- Directed by: Yüksel Aksu
- Written by: Onur Böber Özden Uçar Emrah Saltık Boran Ağgedik
- Produced by: Fikri Harika Productions Aytaç Media
- Starring: İsmail Hacıoğlu Fikret Kuşkan Yasemin Yalçın Melisa Aslı Pamuk Buse Buçe Kahraman Meral Çetinkaya Melisa Döngel Alper Saldıran Kubilay Tunçer
- Cinematography: Ersan Çapan
- Edited by: Ercan Cebeci
- Music by: Cem Öğet
- Distributed by: TME Films
- Release date: 26 January 2024;
- Running time: 123 minutes
- Country: Turkey
- Language: Turkish

= Tears of Cem Karaca =

Tears of Cem Karaca (Turkish: Cem Karaca'nın Gözyaşları) is a 2024 Turkish biographical drama film based on the life of the legendary Turkish rock musician Cem Karaca. Directed by Yüksel Aksu, the film stars İsmail Hacıoğlu as Cem Karaca.

== Plot ==
The film begins with Cem Karaca's burgeoning interest in music during his high school years. It portrays his journey from forming his first band to gaining stage experience, highlighting the milestones in his career, his innovative contributions to Turkish rock music, his political stance, and his years in exile.
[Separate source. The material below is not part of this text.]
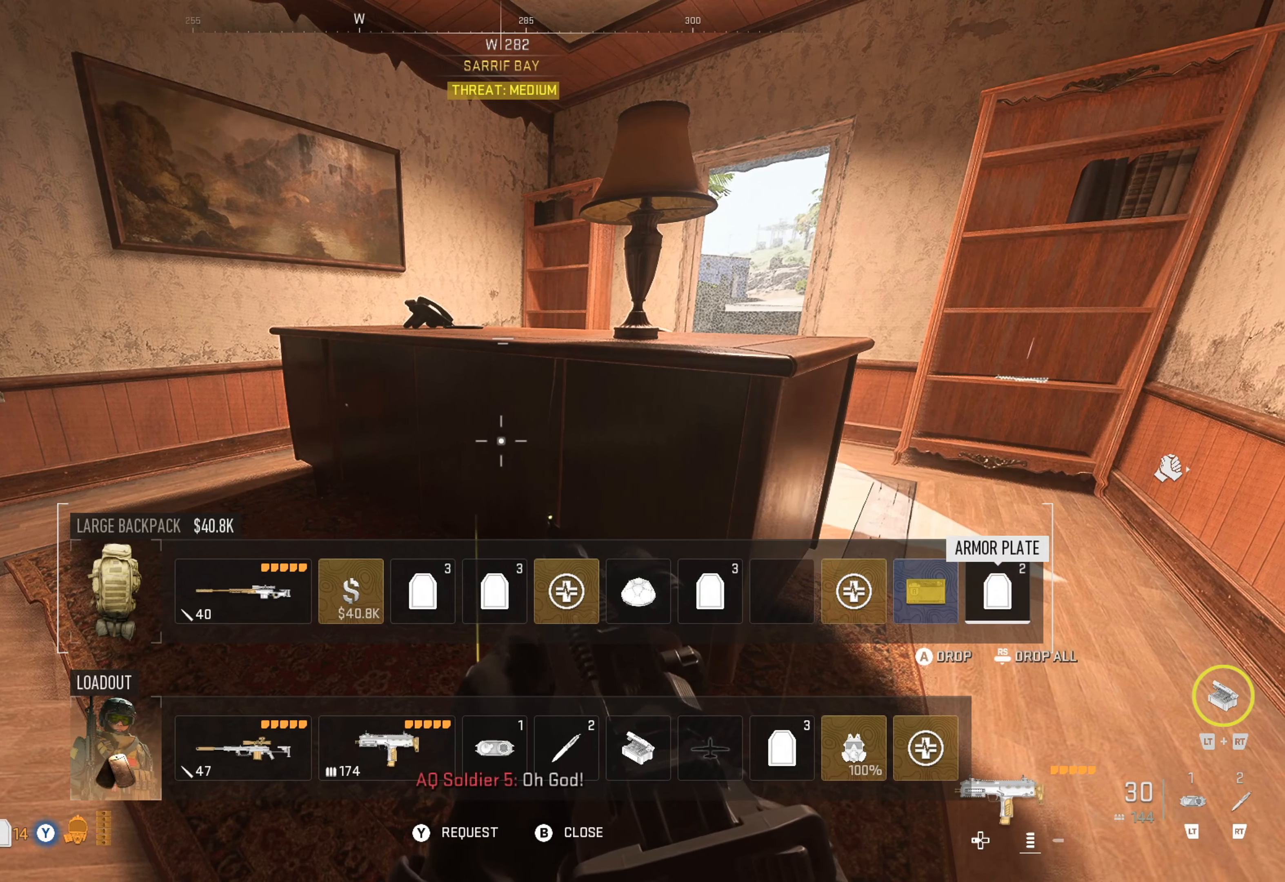
{"buttons": [], "left_stick": "center", "right_stick": "center", "events": [[50, "DPAD_LEFT", "down"], [200, "DPAD_LEFT", "up"], [317, "A", "down"], [400, "A", "up"]]}
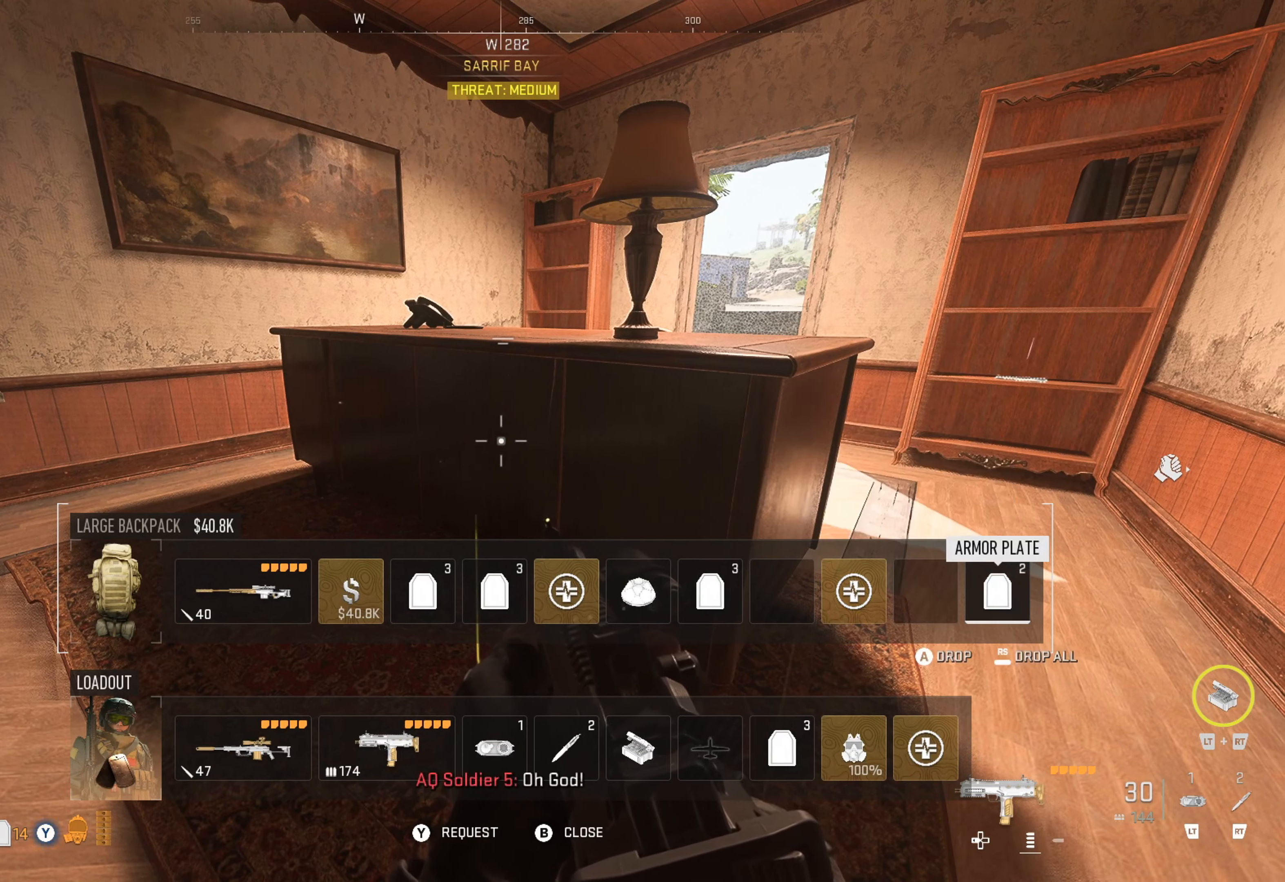
{"buttons": [], "left_stick": "center", "right_stick": "left", "events": [[133, "B", "down"], [367, "B", "up"], [367, "right_stick", "left"]]}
The movie also delves into his personal struggles, relationships with his family, and his eventual return to Turkey, offering a comprehensive view of his life.

== Cast ==
- İsmail Hacıoğlu as Cem Karaca
- Fikret Kuşkan as Mehmet Karaca (Cem Karaca's father)
- Yasemin Yalçın as Toto Karaca (Cem Karaca's mother)
- Melisa Aslı Pamuk
- Buse Buçe Kahraman
- Meral Çetinkaya
- Melisa Döngel
- Alper Saldıran
- Kubilay Tunçer

== Production ==
The film was produced by Fikri Harika and Aytaç Media. The screenplay was written by Onur Böber, Özden Uçar, Emrah Saltık, and Boran Ağgedik. Ersan Çapan served as the cinematographer, while Ercan Cebeci edited the film. The music was composed by Cem Öğet.

== Release ==
Tears of Cem Karaca premiered on January 26, 2024, distributed by TME Films.

== Legal issues ==
Cem Karaca's wife, İlkim Karaca, filed a lawsuit claiming that the filmmakers used his works without her permission. The court ruled that the film's screening would be suspended if İlkim Karaca deposited a 3.5 million TL guarantee. Following the deposit, the film was removed from theaters on February 13, 2024. However, the Istanbul Regional Court partially overturned the lower court's decision, allowing the film to be re-released. It returned to theaters on August 8, 2024.